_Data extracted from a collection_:
#####

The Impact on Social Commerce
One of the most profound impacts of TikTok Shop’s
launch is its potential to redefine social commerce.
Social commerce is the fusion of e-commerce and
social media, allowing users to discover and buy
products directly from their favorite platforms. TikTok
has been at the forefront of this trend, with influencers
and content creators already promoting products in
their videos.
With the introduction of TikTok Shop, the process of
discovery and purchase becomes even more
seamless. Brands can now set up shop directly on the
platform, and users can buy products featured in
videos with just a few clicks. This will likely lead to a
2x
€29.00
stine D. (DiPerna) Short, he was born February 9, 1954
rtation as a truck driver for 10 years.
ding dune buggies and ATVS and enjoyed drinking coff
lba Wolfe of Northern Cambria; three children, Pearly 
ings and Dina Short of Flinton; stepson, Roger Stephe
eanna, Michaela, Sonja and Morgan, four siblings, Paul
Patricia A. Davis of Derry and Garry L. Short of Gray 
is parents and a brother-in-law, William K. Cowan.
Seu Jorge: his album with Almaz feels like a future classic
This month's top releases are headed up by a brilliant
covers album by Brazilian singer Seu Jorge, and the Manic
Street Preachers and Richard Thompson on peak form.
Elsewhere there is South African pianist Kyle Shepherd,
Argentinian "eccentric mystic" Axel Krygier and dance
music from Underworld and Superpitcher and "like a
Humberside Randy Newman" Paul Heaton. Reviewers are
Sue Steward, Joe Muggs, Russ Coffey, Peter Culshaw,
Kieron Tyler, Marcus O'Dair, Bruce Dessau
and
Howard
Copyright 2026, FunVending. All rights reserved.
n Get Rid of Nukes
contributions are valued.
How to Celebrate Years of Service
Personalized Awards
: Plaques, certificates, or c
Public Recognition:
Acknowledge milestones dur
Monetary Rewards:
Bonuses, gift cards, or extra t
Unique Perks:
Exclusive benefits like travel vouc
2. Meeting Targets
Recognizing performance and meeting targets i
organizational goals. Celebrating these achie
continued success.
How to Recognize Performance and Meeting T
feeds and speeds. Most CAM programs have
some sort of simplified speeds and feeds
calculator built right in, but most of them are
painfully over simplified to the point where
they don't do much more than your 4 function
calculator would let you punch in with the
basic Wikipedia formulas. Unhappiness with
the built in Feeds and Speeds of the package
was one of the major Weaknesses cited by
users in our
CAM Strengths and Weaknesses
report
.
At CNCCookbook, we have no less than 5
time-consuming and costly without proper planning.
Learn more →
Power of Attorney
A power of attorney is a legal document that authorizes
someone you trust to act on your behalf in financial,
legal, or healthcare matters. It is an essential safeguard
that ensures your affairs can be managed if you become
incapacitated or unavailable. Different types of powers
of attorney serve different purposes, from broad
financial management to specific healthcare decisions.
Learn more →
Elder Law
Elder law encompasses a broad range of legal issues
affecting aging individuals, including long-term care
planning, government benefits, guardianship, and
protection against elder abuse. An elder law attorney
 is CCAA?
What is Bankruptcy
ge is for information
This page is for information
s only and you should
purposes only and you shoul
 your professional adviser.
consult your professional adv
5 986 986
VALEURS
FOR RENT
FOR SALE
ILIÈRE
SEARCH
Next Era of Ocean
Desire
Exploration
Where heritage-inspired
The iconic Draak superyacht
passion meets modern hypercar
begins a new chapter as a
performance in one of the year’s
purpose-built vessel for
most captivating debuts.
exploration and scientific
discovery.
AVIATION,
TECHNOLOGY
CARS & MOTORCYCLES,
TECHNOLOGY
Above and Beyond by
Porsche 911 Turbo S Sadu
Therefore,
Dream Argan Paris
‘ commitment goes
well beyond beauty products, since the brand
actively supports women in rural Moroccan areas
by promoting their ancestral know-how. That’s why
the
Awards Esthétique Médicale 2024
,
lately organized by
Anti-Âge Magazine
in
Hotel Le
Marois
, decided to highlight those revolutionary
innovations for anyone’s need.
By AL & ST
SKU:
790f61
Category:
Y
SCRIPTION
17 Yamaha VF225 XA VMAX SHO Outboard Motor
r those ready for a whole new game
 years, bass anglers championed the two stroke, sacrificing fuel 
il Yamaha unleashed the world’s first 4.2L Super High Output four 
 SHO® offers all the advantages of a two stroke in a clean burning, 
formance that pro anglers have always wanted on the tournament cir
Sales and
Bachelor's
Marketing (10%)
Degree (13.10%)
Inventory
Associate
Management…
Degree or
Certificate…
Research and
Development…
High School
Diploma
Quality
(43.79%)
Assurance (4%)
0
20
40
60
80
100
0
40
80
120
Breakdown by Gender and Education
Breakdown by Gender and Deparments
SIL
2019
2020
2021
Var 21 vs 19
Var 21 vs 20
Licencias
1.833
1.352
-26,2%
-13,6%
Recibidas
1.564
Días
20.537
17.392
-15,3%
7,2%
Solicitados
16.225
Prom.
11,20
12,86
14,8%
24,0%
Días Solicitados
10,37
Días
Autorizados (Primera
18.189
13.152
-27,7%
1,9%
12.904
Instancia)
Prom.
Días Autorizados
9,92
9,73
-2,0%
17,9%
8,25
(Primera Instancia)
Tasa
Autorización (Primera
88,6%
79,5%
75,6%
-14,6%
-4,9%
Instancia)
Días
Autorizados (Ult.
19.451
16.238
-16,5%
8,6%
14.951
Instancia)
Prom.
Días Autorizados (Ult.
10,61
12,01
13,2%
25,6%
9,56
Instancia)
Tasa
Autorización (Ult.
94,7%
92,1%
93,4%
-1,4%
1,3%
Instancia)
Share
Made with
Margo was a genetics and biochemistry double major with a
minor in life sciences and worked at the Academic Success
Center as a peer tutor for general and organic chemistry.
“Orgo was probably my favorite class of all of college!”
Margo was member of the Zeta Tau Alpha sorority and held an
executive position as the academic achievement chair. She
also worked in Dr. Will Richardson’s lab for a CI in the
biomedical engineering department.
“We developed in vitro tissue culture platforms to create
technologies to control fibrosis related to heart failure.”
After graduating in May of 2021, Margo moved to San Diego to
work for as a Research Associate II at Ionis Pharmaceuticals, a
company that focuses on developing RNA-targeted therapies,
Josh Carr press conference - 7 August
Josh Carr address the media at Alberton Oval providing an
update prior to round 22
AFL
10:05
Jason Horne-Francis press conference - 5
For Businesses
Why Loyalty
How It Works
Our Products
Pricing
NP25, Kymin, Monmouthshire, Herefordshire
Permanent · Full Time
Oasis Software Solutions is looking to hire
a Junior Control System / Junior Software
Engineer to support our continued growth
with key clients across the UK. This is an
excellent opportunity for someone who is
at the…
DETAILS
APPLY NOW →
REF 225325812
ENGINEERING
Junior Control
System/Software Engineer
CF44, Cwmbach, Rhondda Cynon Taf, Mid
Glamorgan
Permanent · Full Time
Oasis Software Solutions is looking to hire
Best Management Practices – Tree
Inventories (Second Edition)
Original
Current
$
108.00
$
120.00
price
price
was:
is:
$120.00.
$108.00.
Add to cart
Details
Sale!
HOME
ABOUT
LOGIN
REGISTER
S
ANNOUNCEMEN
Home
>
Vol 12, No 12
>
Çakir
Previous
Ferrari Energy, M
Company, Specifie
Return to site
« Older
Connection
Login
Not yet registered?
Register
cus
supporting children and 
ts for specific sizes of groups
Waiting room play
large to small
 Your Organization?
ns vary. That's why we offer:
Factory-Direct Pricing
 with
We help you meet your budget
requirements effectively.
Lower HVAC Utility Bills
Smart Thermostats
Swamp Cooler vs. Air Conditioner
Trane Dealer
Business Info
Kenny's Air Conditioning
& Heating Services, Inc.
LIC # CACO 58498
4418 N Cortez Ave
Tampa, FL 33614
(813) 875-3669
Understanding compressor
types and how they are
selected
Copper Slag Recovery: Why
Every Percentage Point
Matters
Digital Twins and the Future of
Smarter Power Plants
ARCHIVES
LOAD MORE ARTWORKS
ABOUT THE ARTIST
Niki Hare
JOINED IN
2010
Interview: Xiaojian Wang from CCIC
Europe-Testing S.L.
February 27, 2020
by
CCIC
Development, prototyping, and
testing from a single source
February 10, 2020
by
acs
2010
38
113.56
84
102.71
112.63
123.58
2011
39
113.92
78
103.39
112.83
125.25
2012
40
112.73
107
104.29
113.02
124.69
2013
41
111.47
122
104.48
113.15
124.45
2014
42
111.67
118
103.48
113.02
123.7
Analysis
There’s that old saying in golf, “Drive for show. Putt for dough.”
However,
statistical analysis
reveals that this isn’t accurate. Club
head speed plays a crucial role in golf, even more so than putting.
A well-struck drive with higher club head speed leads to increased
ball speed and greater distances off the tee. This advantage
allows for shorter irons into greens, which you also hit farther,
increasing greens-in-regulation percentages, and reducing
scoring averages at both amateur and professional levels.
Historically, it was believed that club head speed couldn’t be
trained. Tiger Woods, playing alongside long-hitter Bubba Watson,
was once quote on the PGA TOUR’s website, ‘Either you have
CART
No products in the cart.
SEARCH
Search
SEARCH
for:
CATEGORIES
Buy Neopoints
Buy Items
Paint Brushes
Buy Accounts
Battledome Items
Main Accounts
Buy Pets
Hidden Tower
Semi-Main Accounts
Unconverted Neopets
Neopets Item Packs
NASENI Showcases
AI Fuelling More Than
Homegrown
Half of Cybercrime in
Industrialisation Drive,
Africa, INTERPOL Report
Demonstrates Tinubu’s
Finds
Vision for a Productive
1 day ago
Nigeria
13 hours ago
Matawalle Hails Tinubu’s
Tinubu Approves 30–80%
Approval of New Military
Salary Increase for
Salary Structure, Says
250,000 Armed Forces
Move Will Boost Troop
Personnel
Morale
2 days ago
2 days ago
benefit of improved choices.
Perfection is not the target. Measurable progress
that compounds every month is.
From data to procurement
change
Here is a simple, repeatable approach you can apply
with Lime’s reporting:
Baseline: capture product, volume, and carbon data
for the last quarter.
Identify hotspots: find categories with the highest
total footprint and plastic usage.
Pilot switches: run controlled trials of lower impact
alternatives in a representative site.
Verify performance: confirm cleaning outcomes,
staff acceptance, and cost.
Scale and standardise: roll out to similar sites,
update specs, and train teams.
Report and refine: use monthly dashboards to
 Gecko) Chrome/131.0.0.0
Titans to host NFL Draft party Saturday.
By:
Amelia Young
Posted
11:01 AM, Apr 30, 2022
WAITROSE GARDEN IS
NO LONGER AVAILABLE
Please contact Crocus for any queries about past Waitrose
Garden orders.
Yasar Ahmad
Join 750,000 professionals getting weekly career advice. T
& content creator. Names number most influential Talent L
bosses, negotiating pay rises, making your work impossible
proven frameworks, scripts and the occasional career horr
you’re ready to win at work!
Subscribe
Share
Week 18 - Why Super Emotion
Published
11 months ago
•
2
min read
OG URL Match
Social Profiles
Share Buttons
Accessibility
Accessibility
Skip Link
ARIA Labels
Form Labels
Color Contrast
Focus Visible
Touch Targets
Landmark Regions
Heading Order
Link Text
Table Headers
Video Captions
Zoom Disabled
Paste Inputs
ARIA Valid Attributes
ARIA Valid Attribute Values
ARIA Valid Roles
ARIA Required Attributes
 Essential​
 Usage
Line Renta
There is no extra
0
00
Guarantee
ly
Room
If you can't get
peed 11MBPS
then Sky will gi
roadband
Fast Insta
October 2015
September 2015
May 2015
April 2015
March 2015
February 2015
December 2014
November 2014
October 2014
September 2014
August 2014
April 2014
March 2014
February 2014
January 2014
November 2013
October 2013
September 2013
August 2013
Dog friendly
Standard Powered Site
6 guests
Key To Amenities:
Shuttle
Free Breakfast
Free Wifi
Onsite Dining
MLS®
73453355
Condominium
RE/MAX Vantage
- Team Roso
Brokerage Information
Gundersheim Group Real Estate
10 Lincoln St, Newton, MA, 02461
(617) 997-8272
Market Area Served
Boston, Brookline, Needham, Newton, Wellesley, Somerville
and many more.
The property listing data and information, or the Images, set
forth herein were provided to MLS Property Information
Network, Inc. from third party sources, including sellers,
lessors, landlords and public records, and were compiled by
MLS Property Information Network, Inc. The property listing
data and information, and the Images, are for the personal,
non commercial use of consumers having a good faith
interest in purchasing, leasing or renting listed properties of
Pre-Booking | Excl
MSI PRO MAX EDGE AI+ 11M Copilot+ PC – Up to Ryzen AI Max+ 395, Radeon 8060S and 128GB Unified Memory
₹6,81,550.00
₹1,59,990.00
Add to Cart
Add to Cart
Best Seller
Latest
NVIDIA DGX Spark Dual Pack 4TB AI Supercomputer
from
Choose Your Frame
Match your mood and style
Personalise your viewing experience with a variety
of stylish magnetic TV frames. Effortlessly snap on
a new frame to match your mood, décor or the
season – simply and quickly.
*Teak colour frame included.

#####

From the records above, pull out every line that contains the string "Autorizados".

Autorizados (Primera
Días Autorizados
Autorizados (Ult.
Días Autorizados (Ult.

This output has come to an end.